Illustration by Emily Chu
How to find the humour in tech troubleshooting
Lately, when “Mom” pops up on my call display, I look at my phone, sigh heavily and think, “What now?” At almost 80 years old, my mother seems to have more tech gadgets than I do, and yet she’s hopeless when it comes to basic troubleshooting. Whether I like it or not, I am her dedicated tech support. I field calls about her laptop, smartphone, printer, scanner, universal remote, Wi-Fi network, Bluetooth speaker and ultrasonic toothbrush, just to name a few. Twenty-four hours a day. Rain or shine.
If you have been similarly conscripted, here are some tips from the trenches:
Always take her call. I know, I know, it can be painful, but you have to trust me on this and pick up. She is your mom, and she’ll play that card. I usually get a “Craig, I am your mother.” Plus, if she detects even the slightest hint of my exasperation, she hits me with “I changed your diapers!” Well, Mom, being your personal Geek Squad is a crappy job, too!
Don’t troubleshoot in front of co-workers.

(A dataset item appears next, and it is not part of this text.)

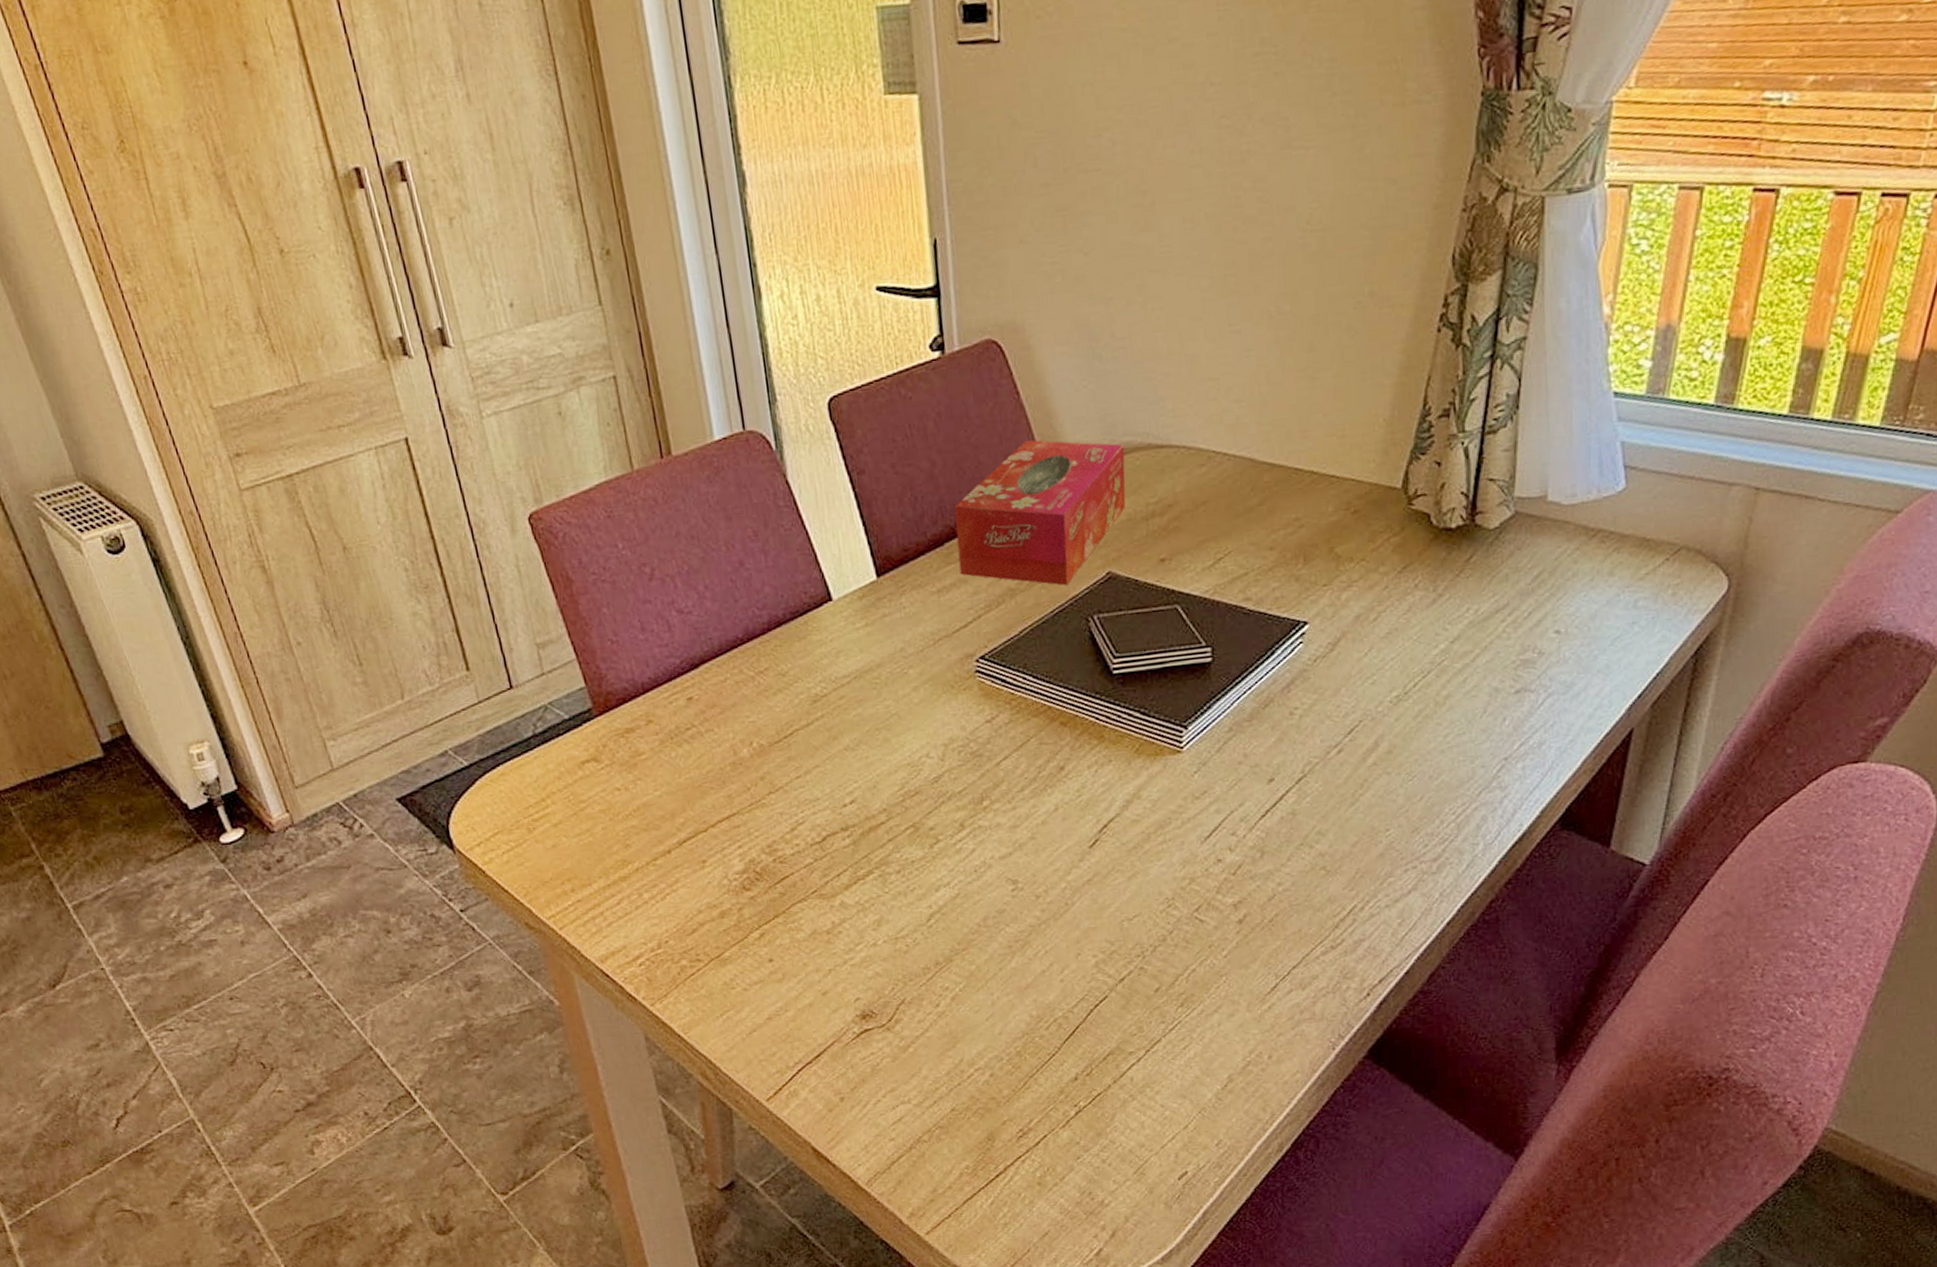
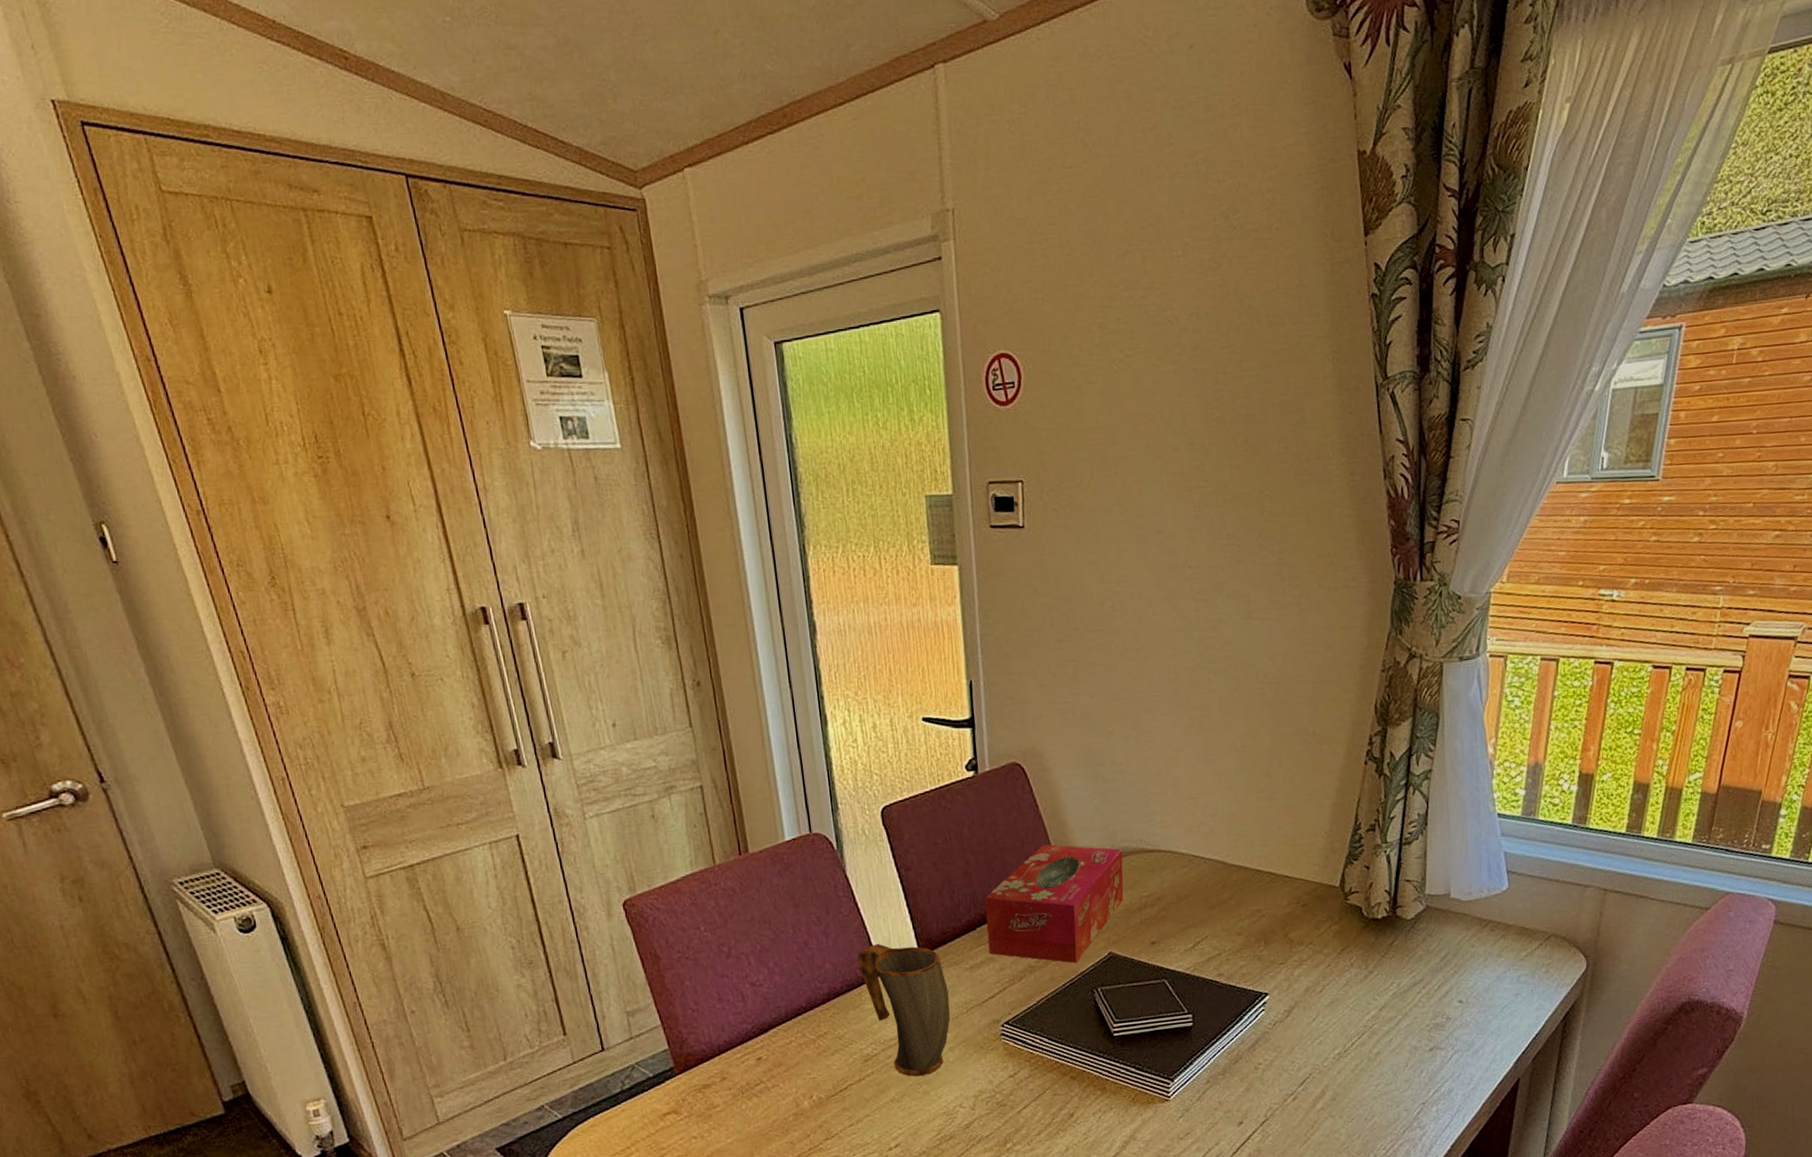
mug: none [802,562,914,721] -> present [857,943,951,1077]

Over the years, Mom and I have developed a familiar, “unfiltered” tone when we talk to each other. My side of a typical call starts with “Yes, Mom?” and quickly spirals from there to “You can’t do what?” to “I would love to help, but I don’t think ‘thingamajig’ is a $%&# technical term!!!” Such talk, while often justified, doesn’t go over well in an open-concept office. Your colleagues will think you’re The. Worst. Son. Ever. To avoid raising any eyebrows, take the call from the nearest supply closet. (Pro tip: if you need something to scream into, a roll of paper towel works great!)
Share the burden. The next time Mom hands you her smartphone to “figure out,” take a proactive step by creating a new contact called IT Emergency Helpline and encourage her to use it. But instead of inputting your number, use your sister’s. (Sorry, Krista!) It’s about time she stepped up. Sure, she may be balancing three kids and a new job, but since when is that a Get Out of Jail Free card from helping Mom figure out where her Spider Solitaire icon disappeared to? (I have a life, too, Sis!)
Help mom’s wi-fi help her. Recently, while taking a break from looking out her front window, Mom managed to locate that one corner of her home that has a weak Wi-Fi signal. What prompted her to use her tablet in the furnace room I’ll never know, but she sure as sugar called me afterwards to complain about it…followed by an update on her neighbours. Faster than Roto-Rooter, I was over fixing her network and decided to rename it. I felt “Linda Wi-Fi” was boring. Thanks to me, folks within a five-house radius have seen “Pick Up After Your Dog Wi-Fi,” “Mow That Lawn Dammit Wi-Fi” and “Your Powder Room Needs Blinds Wi-Fi!”
Avoid emojis at all costs. Finally, a word of caution. I mistakenly introduced Mom to emojis thinking they would liven up our otherwise mundane text exchanges. At first, I needed the Rosetta Stone to decipher Mom’s messages. For instance, on one occasion I wasn’t sure if she was describing her garden or curious about medical marijuana. But things turned really awkward last August after Mom got home from the local peach festival. Her texts describing plump, lip-smacking peaches still give me nightmares.